Sign in with a Smart Card/PIV as an end user
You can test your Smart Card/PIV (personal identity verification) configuration by signing in as an end user.
Before you begin
Ensure you have completed tasks:
- Ensure that your Smart Card/PIV Card reader is plugged in and your Smart Card/PIV Card is inserted.
- In a new browser session, go to the Okta sign-in page for your Okta org and click Sign in with PIV / CAC Card.
If Sign in with PIV / CAC card is selected and multiple Smart Card/PIV identity providers are configured, the sign in request will be evaluated against all active smart card IdPs regardless of routing rules. If multiple IdPs could match, the first match is returned.
If presented with the PIV/CAC card dialog, ensure your card reader is properly connected and your PIV/CAC card is inserted.
- In the certificate picker, choose the certificate with the Smart Card Logon value under the Enhanced Key Usage attribute. You might have to view more certificate details to find the right certificate.
- Enter the end user's Pin and click Enter or OK.
Okta will sign you in to your end user dashboard.

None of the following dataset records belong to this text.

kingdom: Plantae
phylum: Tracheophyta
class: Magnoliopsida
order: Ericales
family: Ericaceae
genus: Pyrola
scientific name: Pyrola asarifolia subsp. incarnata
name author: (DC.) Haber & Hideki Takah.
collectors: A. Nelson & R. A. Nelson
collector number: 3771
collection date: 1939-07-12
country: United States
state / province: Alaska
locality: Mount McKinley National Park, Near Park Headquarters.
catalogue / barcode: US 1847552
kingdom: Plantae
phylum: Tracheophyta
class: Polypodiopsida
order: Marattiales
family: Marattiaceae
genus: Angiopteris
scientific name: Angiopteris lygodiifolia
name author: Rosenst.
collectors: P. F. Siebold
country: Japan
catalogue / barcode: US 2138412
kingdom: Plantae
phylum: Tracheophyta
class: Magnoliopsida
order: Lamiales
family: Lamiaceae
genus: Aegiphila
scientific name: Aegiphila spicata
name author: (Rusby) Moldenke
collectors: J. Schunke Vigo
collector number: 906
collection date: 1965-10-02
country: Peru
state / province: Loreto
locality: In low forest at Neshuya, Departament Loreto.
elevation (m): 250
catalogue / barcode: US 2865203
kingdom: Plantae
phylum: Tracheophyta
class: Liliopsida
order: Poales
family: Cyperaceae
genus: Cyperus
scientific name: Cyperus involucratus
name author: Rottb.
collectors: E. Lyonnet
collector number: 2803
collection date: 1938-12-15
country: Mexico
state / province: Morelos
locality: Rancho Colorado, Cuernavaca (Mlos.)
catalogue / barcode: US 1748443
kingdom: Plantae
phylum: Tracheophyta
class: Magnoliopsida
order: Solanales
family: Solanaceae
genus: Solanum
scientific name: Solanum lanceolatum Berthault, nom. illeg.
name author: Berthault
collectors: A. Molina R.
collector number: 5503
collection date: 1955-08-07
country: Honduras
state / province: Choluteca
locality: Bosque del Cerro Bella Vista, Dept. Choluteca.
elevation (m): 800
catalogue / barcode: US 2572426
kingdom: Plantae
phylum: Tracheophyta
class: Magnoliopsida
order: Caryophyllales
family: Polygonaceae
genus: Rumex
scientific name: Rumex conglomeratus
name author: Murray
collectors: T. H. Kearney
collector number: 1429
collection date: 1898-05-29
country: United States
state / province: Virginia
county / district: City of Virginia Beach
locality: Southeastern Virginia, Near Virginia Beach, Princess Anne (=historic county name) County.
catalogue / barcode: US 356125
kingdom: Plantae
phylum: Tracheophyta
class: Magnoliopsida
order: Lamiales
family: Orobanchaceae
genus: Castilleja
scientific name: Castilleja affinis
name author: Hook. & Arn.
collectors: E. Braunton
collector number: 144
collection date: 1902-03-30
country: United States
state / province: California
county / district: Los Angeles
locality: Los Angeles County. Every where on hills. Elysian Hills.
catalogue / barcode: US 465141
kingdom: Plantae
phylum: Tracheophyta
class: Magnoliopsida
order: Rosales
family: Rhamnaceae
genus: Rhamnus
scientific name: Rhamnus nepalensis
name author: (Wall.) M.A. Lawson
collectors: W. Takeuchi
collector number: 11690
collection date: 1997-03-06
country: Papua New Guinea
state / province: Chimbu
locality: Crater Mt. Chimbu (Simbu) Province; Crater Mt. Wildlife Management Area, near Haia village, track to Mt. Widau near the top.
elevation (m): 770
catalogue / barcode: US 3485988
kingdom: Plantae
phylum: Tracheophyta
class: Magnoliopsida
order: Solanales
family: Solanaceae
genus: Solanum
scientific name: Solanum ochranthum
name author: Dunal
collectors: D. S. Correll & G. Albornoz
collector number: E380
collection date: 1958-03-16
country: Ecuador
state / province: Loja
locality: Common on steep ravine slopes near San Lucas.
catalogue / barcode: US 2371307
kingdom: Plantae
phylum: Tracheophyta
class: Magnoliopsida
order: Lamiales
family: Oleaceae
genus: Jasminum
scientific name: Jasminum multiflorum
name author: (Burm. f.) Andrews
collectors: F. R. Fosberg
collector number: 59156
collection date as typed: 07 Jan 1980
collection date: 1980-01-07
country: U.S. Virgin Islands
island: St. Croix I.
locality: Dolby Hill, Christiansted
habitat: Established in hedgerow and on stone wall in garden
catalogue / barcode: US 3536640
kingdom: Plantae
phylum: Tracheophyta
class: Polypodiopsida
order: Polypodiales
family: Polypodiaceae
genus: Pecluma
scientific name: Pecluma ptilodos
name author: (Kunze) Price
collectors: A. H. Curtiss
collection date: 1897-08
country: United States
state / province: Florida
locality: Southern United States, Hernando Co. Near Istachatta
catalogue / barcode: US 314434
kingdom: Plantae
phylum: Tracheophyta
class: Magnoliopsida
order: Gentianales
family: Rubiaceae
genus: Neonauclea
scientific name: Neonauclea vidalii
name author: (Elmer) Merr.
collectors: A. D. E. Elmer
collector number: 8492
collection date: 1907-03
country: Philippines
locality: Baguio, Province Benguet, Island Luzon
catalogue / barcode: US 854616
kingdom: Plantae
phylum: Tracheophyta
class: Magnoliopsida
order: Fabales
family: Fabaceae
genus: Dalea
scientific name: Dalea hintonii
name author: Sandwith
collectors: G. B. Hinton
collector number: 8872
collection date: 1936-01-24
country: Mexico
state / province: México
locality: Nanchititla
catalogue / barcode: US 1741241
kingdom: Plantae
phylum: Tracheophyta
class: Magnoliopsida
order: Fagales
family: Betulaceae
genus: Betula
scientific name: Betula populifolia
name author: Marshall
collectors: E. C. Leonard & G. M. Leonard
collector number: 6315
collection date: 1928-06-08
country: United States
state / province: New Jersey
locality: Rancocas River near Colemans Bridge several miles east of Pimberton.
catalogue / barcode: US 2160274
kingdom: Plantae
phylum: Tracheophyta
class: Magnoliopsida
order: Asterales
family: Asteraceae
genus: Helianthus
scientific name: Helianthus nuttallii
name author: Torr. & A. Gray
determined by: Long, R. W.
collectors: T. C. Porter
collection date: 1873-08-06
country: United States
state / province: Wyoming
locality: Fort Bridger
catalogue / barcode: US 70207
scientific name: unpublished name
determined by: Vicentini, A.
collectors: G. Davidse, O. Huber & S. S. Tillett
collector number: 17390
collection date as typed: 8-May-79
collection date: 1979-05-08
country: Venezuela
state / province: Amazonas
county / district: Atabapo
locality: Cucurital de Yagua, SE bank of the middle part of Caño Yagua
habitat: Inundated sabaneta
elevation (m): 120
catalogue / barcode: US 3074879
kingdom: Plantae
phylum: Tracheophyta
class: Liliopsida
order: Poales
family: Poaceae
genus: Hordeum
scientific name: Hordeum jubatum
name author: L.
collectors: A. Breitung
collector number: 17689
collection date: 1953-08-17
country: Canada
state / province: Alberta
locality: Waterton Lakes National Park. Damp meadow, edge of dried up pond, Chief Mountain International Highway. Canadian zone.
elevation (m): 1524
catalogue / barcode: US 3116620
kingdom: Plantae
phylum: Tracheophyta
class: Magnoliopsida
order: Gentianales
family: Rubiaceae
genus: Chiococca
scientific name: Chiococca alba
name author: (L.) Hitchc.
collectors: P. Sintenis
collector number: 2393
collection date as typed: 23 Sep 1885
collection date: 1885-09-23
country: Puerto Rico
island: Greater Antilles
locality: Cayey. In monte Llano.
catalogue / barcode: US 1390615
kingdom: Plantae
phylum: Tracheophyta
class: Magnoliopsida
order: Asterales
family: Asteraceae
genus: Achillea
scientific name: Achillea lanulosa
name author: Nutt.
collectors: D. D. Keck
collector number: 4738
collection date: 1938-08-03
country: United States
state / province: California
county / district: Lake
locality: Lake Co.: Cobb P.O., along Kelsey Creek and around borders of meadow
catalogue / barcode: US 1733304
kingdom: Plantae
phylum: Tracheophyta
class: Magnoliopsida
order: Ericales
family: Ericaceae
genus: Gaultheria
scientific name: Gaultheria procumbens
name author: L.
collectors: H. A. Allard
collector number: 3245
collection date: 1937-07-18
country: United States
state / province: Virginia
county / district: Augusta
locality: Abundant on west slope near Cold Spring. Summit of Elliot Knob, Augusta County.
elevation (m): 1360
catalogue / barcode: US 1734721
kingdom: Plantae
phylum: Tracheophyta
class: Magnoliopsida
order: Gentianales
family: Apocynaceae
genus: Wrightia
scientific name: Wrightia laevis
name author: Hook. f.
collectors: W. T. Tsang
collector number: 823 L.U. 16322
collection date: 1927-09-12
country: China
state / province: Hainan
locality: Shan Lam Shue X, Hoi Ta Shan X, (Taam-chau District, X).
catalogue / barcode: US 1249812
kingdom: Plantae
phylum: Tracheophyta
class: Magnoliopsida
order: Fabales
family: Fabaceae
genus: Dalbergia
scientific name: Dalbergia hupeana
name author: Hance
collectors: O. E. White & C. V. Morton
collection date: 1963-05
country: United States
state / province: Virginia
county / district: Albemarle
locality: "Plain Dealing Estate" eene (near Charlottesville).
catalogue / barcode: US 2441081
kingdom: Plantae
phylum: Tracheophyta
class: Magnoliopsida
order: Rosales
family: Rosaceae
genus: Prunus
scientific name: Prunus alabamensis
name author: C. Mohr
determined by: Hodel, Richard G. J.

If your org has an MFA policy configured, you will be prompted for the configured authentication factor first.
Validation of Smart Card/PIV certificate
The following process describes client certificate validation.
- The client certificate that is provided in the Sign in with a Smart Card/PIV Card as an end user procedure is validated as issued by a known issuer. A known issuer is an issuing certificate authority that has been uploaded explicitly to Okta as part a certificate chain provided during the Enable Smart Card/PIV Authentication procedure. Validation will fail if the provided client certificate was issued by an unknown issuer.
- The certificate is then verified against a Certificate Revocation List (CRL). Okta periodically downloads and caches CRLs for the known issuers. If the CRL has expired or the associated CRL is not in the cache then Okta will try to download the CRL in real-time.
- If the client certificate is valid, verified as active, and not revoked against a CRL, the user is then matched against the rule specified in the IDP configuration, and the user is signed in.